Dans A Journey That Wasn’t, un orchestre symphonique, installé sur une patinoire de Central Park, joue la topographie d’une île inconnue, née de la fonte des banquises, qui provoque une superposition de glaciers par transparence semblable à des origamis de papier, sous le regard attentif d’un public réuni en une sorte de communauté postcyberpunk.
La lumière et la brume épaisse permettent l’accumulation de ces formes d’où jaillissent les scènes oniriques d’un déplacement vers l’Antarctique. Deux lieux à fortes connotations.
Central Park abondent les images communes d’un grand espace vert préservé, entouré d’une forteresse de gratte-ciels dominant la cime des arbres de plusieurs dizaines de mètres. Sur ce point, Pierre Huyghe se réfère plutôt à la faculté du paysage new-yorkais d’inspirer de nombreux récits d’anticipation, par les aspects futuristes de son architecture porteuse d’une ombre sur l’homme et la nature.
L’Antartique renvoie aux effets climatiques sur un continent tragiquement beau qui déborde nos capacités d’imagination, tant par sa situation géographique que par ses conditions d’accès — seules aujourd’hui les activités scientifiques sont autorisées à y séjourner.
De son embarcation, Pierre Huyghe conserve les aspects dématérialisés d’un espace chargé d’une énergie à la fois hostile et paisible.
Le film est caractéristique d’une articulation entre l’art et la science qui est abordée au travers d’une histoire ni totalement réelle, ni totalement fictionnelle.
Trois hommes, tous vêtus de la même combinaison, marchent à la manière de Neil Armstrong foulant la Lune. Ils sont déboussolés dans un cadre sans ligne de fuite, dans un temps suspendu et dans un espace interplanétaire.
Ils naviguent à bord du voilier polaire de Jean-Louis Etienne contre les murs de glace de l’océan austral.

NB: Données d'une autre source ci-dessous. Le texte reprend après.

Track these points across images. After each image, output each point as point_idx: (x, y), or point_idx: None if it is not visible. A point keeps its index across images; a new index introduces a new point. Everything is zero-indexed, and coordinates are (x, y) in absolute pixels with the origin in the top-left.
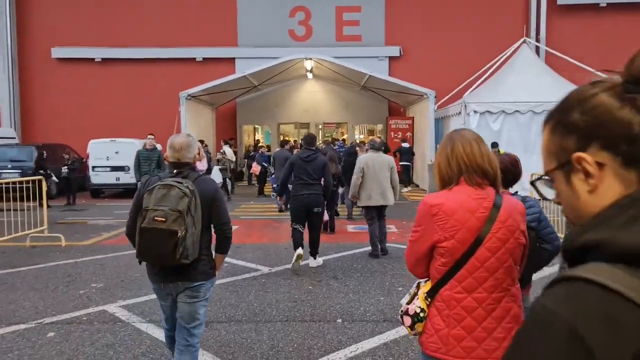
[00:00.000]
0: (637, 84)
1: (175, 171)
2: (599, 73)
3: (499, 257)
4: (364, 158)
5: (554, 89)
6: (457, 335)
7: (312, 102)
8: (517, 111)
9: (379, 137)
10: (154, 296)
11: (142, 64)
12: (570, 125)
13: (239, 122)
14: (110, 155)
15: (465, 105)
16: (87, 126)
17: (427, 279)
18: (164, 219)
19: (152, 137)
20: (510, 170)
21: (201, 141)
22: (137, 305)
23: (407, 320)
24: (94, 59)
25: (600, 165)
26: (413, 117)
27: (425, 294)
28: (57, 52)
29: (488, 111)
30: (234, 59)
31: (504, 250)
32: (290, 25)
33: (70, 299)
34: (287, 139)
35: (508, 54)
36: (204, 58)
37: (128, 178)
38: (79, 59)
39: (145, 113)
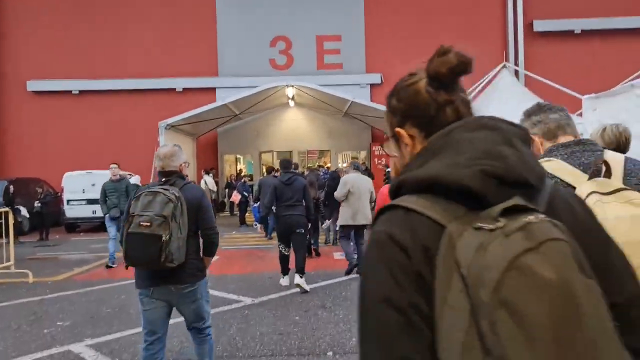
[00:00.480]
0: (433, 80)
1: (163, 179)
2: (576, 94)
3: None
4: (350, 179)
5: None
6: None
7: (294, 130)
8: None
9: (363, 163)
10: (125, 333)
11: (120, 95)
12: (393, 109)
13: (220, 152)
14: (86, 188)
15: None
16: (64, 159)
17: None
18: (148, 224)
19: (116, 166)
20: None
21: None
22: (107, 344)
23: None
24: (70, 91)
25: (412, 137)
26: None
27: None
28: (33, 85)
29: None
30: (214, 88)
31: None
32: (271, 54)
33: (33, 339)
34: (272, 166)
35: (489, 78)
36: (184, 89)
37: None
38: (55, 91)
39: (124, 145)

Depuis 2003, ce voilier est baptisé Tara, et contribue à la sensibilisation des citoyens du monde sur l’importance de l’équilibre écologique de la planète.
Un spot lumineux émet des signes de reconnaissance afin d’attirer l’étrange créature sensée être seule à habiter cette fameuse île non cartographiée. Il s’agit d’un pingouin albinos, dont le déplacement en retour, de l’Antarctique à Central Park, provient vraisemblablement d’un processus mental dû au montage parallèle.
Le plan fixe sur l’iceberg pourrait bien être une traduction visuelle des topos freudiens, où l’inconscient est la partie immergée de la conscience. Pierre Huyghe intensifie ce phénomène perceptif à travers un registre allusif et compose, avec A Journey That Wasn’t, un conte d’une inquiétante étrangeté.
— A Journey That Wasn’t, 2006
. Film Super 16 mm et HD transféré sur video HD, couleur, son. 21 mn 43.